A winter camping outing gives you a whole new appreciation and perspective on the great outdoors. Plus, you don’t have to go deep into the backcountry to experience winter wonderland.
If you want to ease into winter camping, try sleeping in shelter that’s warmer than a tent such as an RV, cabin, or yurt. Often cabins and yurts have wood burning stoves to keep you toasty throughout the night while RVs have propane tanks.
Some of advantages of winter camping over summer camping include: no bugs and no bears. But beyond the obvious, you still need to be smart and prepared for all sorts of inclement weather.
If you’re the type of person who believes there’s no such thing as bad weather, just bad clothing choices, then outdoor camping is for you. Choosing the appropriate clothing AND gear is a safety issue due to the extreme elements and terrain. So keep in mind these tips from the experts on winter camping:
- If new to the winter camping scene, don’t go too far away from home or too far off the trail. Go somewhere you’re familiar with or have been to before. Just keep in mind that everything looks different in the winter, so having some familiarity with a spot will make everyone feel more comfortable.
- Be sure to check on seasonal road and trailhead availability and parking before heading out. Check the weather forecast. Are conditions favorable? The NOAA-NWS Web site offers detailed backcountry forecasts. Make sure you’re not in an avalanche zone!
- Sleeping pads, a sleeping bag rated for cold weather, sleeping bag liner, trekking poles, a headlamp, fire starters, extra water, a sled, and a backpack, to name a few essential items.
- Dress in layers: a base layer, mid layer and outer layer. The first layer is breathable and wicks moisture away from the skin. The second layer is warm, such as a fleece and the outer layer consists of a hard-shell coat that’s wind and water resistant.
- To prevent your head from getting cold, a warm winter stocking cap is a must. Obviously, warm socks, long underwear, moisture wicking shirts, merino wool base layers, hand and foot warmers, and waterproof gloves/mittens are necessary, too. Cotton does not dry out very quickly, so wool or synthetic fabrics are better choices.
- Sunblock, extra batteries, goggles, and sunglasses.
- Don’t forget your camp chairs, games to play, and hot drinks in travel thermoses.

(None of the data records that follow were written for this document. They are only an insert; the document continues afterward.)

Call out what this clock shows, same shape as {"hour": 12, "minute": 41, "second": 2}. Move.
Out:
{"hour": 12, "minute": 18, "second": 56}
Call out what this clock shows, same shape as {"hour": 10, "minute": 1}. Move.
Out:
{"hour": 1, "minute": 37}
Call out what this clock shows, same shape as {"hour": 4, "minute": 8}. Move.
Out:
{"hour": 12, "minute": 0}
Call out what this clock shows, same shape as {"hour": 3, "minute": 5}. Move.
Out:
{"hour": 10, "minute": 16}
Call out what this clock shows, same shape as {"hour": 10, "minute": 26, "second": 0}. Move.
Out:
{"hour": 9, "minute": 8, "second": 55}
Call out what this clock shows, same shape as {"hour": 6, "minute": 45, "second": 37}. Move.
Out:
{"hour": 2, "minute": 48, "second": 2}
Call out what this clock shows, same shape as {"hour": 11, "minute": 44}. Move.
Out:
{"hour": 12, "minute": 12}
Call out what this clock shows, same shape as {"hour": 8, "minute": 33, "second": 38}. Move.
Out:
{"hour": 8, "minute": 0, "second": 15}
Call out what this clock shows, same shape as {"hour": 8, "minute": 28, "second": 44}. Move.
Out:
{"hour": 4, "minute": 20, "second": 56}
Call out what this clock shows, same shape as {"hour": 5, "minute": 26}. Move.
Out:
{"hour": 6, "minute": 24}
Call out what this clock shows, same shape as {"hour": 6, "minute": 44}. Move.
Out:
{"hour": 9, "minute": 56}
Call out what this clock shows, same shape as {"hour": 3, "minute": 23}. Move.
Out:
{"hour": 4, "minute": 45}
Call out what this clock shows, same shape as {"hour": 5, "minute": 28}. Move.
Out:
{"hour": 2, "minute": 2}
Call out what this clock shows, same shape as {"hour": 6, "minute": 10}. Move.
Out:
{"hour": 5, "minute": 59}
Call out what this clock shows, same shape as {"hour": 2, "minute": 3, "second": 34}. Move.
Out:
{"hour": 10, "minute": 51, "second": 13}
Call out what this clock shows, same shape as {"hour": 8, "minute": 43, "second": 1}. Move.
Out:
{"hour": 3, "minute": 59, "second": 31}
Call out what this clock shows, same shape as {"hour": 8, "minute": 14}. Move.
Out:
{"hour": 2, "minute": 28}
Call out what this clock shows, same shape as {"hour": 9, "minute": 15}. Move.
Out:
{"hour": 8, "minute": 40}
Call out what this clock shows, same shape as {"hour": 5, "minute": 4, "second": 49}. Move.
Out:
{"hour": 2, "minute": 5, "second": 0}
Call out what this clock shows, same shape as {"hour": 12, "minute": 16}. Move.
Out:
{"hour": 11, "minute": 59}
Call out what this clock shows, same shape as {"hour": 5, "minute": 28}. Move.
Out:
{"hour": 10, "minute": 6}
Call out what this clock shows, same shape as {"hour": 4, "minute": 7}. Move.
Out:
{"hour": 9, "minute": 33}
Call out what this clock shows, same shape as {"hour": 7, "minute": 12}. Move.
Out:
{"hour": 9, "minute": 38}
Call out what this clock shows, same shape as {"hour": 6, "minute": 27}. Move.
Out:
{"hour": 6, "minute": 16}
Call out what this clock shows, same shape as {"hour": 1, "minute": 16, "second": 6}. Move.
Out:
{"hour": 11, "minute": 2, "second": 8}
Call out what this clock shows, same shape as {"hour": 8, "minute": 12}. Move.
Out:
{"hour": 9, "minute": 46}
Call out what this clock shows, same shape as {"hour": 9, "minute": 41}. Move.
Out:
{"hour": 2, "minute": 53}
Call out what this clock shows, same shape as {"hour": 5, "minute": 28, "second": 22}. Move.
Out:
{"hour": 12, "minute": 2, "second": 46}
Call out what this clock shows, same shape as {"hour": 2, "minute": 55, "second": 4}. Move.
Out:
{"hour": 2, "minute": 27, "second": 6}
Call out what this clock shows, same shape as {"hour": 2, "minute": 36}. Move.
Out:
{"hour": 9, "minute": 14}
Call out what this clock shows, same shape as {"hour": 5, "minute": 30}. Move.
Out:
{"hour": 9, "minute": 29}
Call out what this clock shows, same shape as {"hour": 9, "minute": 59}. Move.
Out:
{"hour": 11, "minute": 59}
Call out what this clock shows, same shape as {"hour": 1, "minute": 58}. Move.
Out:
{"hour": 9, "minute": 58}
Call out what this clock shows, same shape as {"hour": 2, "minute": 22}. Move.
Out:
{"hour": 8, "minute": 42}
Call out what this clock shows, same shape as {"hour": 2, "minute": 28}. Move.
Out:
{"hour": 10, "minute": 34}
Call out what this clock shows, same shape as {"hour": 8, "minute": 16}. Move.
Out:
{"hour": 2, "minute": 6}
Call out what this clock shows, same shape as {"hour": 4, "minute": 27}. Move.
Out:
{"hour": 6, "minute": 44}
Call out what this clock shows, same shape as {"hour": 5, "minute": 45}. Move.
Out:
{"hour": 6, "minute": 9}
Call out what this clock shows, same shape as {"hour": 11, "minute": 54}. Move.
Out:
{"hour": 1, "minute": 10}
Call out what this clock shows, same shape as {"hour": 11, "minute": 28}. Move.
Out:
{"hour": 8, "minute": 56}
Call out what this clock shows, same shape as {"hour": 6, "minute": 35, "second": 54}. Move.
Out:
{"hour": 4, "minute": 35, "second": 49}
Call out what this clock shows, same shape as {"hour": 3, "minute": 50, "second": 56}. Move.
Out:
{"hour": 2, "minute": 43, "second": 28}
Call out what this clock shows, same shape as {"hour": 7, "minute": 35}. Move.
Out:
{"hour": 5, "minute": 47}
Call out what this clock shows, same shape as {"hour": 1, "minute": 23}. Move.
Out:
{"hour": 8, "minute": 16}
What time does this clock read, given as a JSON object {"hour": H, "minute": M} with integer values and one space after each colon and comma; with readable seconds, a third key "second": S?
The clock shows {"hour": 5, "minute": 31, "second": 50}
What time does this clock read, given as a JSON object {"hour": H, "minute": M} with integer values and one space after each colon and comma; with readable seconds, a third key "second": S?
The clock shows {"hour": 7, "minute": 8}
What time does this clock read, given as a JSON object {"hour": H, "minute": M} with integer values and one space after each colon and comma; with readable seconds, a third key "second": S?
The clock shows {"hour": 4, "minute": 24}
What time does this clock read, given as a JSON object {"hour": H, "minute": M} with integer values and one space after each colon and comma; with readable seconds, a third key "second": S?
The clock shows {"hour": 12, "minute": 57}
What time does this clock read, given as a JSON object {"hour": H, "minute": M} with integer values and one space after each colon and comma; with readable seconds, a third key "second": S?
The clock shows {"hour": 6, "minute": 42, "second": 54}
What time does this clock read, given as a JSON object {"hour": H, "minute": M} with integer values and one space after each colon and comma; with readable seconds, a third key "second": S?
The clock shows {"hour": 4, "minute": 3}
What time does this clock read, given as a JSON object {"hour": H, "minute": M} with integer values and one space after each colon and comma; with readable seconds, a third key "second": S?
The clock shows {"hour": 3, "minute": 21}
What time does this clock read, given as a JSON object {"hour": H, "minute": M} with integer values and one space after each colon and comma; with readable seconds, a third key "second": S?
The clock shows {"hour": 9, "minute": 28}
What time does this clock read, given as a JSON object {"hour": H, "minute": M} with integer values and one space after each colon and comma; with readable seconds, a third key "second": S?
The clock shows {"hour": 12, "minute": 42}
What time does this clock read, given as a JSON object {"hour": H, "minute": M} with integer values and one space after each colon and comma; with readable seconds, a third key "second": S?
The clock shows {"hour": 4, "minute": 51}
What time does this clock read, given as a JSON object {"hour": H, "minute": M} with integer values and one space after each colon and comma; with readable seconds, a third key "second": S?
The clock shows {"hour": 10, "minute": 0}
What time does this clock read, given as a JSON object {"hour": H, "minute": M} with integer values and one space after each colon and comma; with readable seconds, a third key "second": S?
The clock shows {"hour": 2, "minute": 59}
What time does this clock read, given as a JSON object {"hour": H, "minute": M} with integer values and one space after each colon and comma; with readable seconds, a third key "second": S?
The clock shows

All of the clothing options are important because of the possibility of hypothermia, a serious condition that happens when the body’s core temperature dips too low due to exposure to cold. Symptoms include shivering, slurred speech, and lethargy. Staying in dry clothes and drinking warming liquids such as tea and soup are solid prevention methods.
Good preparation goes a long way in experiencing a comfortable camping trip. Any wilderness adventure can bring unexpected turns, especially because mother nature can be pretty unpredictable. Bring a good attitude and enjoy the beauty and peacefulness that only a winter camping trip can provide. Who knows, you might be ready to leap into winter tent camping next.